Provided records: Begin

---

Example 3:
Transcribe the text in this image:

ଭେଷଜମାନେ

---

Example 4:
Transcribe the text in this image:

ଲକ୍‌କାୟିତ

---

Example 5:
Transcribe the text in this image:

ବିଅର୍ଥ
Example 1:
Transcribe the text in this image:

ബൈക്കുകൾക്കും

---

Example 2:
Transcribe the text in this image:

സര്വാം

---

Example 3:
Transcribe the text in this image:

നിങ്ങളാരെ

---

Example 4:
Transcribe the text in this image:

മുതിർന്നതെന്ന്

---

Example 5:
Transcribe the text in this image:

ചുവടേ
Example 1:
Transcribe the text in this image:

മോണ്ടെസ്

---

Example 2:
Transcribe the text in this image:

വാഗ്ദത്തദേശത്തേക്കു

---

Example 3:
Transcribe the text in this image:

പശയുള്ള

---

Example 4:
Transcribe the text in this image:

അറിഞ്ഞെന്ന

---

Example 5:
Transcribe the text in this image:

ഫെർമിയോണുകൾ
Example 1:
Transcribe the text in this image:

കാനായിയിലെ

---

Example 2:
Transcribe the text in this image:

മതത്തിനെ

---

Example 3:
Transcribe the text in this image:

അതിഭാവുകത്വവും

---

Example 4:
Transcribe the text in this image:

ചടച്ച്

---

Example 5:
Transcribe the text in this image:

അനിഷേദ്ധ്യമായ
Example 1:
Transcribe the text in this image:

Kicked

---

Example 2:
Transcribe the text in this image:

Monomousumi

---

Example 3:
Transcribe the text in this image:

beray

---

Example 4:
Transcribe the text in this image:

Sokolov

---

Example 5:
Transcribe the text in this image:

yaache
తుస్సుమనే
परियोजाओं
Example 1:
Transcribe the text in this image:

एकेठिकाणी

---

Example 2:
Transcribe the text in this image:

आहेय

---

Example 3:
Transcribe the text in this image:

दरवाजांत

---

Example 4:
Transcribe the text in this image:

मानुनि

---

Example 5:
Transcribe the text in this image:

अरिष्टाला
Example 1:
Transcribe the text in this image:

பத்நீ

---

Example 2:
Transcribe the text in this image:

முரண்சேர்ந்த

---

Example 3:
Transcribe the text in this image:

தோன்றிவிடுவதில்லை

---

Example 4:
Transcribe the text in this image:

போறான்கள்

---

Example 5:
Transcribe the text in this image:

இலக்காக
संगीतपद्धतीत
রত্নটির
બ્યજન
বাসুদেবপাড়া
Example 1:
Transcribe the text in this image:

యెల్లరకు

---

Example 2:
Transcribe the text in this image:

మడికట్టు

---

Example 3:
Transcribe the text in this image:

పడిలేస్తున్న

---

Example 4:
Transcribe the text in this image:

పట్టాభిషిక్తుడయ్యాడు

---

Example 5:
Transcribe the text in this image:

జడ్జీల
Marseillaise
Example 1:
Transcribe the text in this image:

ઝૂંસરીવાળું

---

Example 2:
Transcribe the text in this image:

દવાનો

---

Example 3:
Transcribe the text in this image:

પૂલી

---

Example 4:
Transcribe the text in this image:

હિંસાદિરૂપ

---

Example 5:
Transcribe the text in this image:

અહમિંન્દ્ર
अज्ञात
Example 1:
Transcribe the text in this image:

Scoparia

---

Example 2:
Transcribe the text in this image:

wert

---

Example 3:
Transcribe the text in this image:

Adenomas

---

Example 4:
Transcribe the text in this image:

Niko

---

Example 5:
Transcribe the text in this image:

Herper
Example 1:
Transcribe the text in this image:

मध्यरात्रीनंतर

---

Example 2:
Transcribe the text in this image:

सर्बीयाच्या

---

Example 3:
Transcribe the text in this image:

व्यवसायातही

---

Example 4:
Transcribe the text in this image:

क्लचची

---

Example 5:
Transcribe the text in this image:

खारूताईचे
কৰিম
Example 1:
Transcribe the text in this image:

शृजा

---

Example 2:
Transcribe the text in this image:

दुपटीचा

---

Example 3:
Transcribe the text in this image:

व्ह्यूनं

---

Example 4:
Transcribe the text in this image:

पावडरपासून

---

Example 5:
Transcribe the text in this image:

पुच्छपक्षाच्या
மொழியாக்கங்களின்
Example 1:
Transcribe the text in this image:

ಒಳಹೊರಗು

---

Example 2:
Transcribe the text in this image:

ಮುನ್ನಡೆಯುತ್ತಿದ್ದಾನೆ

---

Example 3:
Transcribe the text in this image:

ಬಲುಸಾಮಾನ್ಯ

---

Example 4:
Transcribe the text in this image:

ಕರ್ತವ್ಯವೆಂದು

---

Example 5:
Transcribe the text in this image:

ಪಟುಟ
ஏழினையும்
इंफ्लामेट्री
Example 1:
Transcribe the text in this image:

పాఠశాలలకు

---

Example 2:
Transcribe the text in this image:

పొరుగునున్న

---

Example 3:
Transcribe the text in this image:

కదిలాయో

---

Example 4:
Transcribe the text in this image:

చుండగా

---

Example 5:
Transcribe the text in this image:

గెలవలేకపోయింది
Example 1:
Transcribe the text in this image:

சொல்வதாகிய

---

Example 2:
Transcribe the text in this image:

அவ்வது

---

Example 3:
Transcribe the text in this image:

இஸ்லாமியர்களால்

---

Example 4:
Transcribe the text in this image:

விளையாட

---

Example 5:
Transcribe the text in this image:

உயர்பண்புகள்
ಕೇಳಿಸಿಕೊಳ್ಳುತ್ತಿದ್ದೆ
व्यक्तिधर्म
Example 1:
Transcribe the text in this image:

Provided records: End

_Activity_
Copy every line above exactly.

_Task output_
---

Example 3:
Transcribe the text in this image:

ଭେଷଜମାନେ

---

Example 4:
Transcribe the text in this image:

ଲକ୍‌କାୟିତ

---

Example 5:
Transcribe the text in this image:

ବିଅର୍ଥ
Example 1:
Transcribe the text in this image:

ബൈക്കുകൾക്കും

---

Example 2:
Transcribe the text in this image:

സര്വാം

---

Example 3:
Transcribe the text in this image:

നിങ്ങളാരെ

---

Example 4:
Transcribe the text in this image:

മുതിർന്നതെന്ന്

---

Example 5:
Transcribe the text in this image:

ചുവടേ
Example 1:
Transcribe the text in this image:

മോണ്ടെസ്

---

Example 2:
Transcribe the text in this image:

വാഗ്ദത്തദേശത്തേക്കു

---

Example 3:
Transcribe the text in this image:

പശയുള്ള

---

Example 4:
Transcribe the text in this image:

അറിഞ്ഞെന്ന

---

Example 5:
Transcribe the text in this image:

ഫെർമിയോണുകൾ
Example 1:
Transcribe the text in this image:

കാനായിയിലെ

---

Example 2:
Transcribe the text in this image:

മതത്തിനെ

---

Example 3:
Transcribe the text in this image:

അതിഭാവുകത്വവും

---

Example 4:
Transcribe the text in this image:

ചടച്ച്

---

Example 5:
Transcribe the text in this image:

അനിഷേദ്ധ്യമായ
Example 1:
Transcribe the text in this image:

Kicked

---

Example 2:
Transcribe the text in this image:

Monomousumi

---

Example 3:
Transcribe the text in this image:

beray

---

Example 4:
Transcribe the text in this image:

Sokolov

---

Example 5:
Transcribe the text in this image:

yaache
తుస్సుమనే
परियोजाओं
Example 1:
Transcribe the text in this image:

एकेठिकाणी

---

Example 2:
Transcribe the text in this image:

आहेय

---

Example 3:
Transcribe the text in this image:

दरवाजांत

---

Example 4:
Transcribe the text in this image:

मानुनि

---

Example 5:
Transcribe the text in this image:

अरिष्टाला
Example 1:
Transcribe the text in this image:

பத்நீ

---

Example 2:
Transcribe the text in this image:

முரண்சேர்ந்த

---

Example 3:
Transcribe the text in this image:

தோன்றிவிடுவதில்லை

---

Example 4:
Transcribe the text in this image:

போறான்கள்

---

Example 5:
Transcribe the text in this image:

இலக்காக
संगीतपद्धतीत
রত্নটির
બ્યજન
বাসুদেবপাড়া
Example 1:
Transcribe the text in this image:

యెల్లరకు

---

Example 2:
Transcribe the text in this image:

మడికట్టు

---

Example 3:
Transcribe the text in this image:

పడిలేస్తున్న

---

Example 4:
Transcribe the text in this image:

పట్టాభిషిక్తుడయ్యాడు

---

Example 5:
Transcribe the text in this image:

జడ్జీల
Marseillaise
Example 1:
Transcribe the text in this image:

ઝૂંસરીવાળું

---

Example 2:
Transcribe the text in this image:

દવાનો

---

Example 3:
Transcribe the text in this image:

પૂલી

---

Example 4:
Transcribe the text in this image:

હિંસાદિરૂપ

---

Example 5:
Transcribe the text in this image:

અહમિંન્દ્ર
अज्ञात
Example 1:
Transcribe the text in this image:

Scoparia

---

Example 2:
Transcribe the text in this image:

wert

---

Example 3:
Transcribe the text in this image:

Adenomas

---

Example 4:
Transcribe the text in this image:

Niko

---

Example 5:
Transcribe the text in this image:

Herper
Example 1:
Transcribe the text in this image:

मध्यरात्रीनंतर

---

Example 2:
Transcribe the text in this image:

सर्बीयाच्या

---

Example 3:
Transcribe the text in this image:

व्यवसायातही

---

Example 4:
Transcribe the text in this image:

क्लचची

---

Example 5:
Transcribe the text in this image:

खारूताईचे
কৰিম
Example 1:
Transcribe the text in this image:

शृजा

---

Example 2:
Transcribe the text in this image:

दुपटीचा

---

Example 3:
Transcribe the text in this image:

व्ह्यूनं

---

Example 4:
Transcribe the text in this image:

पावडरपासून

---

Example 5:
Transcribe the text in this image:

पुच्छपक्षाच्या
மொழியாக்கங்களின்
Example 1:
Transcribe the text in this image:

ಒಳಹೊರಗು

---

Example 2:
Transcribe the text in this image:

ಮುನ್ನಡೆಯುತ್ತಿದ್ದಾನೆ

---

Example 3:
Transcribe the text in this image:

ಬಲುಸಾಮಾನ್ಯ

---

Example 4:
Transcribe the text in this image:

ಕರ್ತವ್ಯವೆಂದು

---

Example 5:
Transcribe the text in this image:

ಪಟುಟ
ஏழினையும்
इंफ्लामेट्री
Example 1:
Transcribe the text in this image:

పాఠశాలలకు

---

Example 2:
Transcribe the text in this image:

పొరుగునున్న

---

Example 3:
Transcribe the text in this image:

కదిలాయో

---

Example 4:
Transcribe the text in this image:

చుండగా

---

Example 5:
Transcribe the text in this image:

గెలవలేకపోయింది
Example 1:
Transcribe the text in this image:

சொல்வதாகிய

---

Example 2:
Transcribe the text in this image:

அவ்வது

---

Example 3:
Transcribe the text in this image:

இஸ்லாமியர்களால்

---

Example 4:
Transcribe the text in this image:

விளையாட

---

Example 5:
Transcribe the text in this image:

உயர்பண்புகள்
ಕೇಳಿಸಿಕೊಳ್ಳುತ್ತಿದ್ದೆ
व्यक्तिधर्म
Example 1:
Transcribe the text in this image:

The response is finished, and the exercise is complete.